Among the lines of the records below, count those with the word "ankle". Reply with that number alone.

*** Opening RECORDS SUPPLIED ***

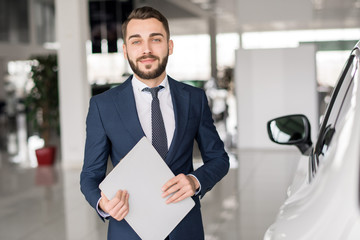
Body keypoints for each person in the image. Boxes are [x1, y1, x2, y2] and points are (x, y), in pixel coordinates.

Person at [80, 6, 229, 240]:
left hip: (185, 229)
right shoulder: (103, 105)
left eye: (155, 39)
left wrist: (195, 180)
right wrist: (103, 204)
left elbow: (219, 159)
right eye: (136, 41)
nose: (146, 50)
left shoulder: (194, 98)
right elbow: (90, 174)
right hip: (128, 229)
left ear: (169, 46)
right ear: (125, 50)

*** Closing RECORDS SUPPLIED ***
*** Opening RECORDS SUPPLIED ***

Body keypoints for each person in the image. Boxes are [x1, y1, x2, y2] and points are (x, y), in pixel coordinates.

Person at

*** Closing RECORDS SUPPLIED ***
*** Opening RECORDS SUPPLIED ***

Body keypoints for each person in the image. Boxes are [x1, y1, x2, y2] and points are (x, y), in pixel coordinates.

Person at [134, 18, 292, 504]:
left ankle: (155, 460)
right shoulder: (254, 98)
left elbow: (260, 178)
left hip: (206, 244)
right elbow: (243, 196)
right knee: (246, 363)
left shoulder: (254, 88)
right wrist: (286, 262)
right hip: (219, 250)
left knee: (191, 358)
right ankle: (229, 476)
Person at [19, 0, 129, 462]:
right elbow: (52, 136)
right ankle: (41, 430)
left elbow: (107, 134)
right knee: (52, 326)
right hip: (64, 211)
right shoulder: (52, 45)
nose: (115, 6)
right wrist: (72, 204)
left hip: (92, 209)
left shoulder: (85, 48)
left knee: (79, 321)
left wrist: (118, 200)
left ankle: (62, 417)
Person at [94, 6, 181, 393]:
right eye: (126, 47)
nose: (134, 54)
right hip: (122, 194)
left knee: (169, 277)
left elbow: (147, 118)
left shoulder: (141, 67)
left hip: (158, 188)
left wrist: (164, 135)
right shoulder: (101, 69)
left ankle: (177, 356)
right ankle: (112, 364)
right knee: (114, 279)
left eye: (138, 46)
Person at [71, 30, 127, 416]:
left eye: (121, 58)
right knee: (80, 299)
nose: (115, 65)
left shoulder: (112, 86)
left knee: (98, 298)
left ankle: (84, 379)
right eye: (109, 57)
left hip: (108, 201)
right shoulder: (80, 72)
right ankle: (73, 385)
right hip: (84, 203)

*** Closing RECORDS SUPPLIED ***

**FINISHED EXERCISE**
8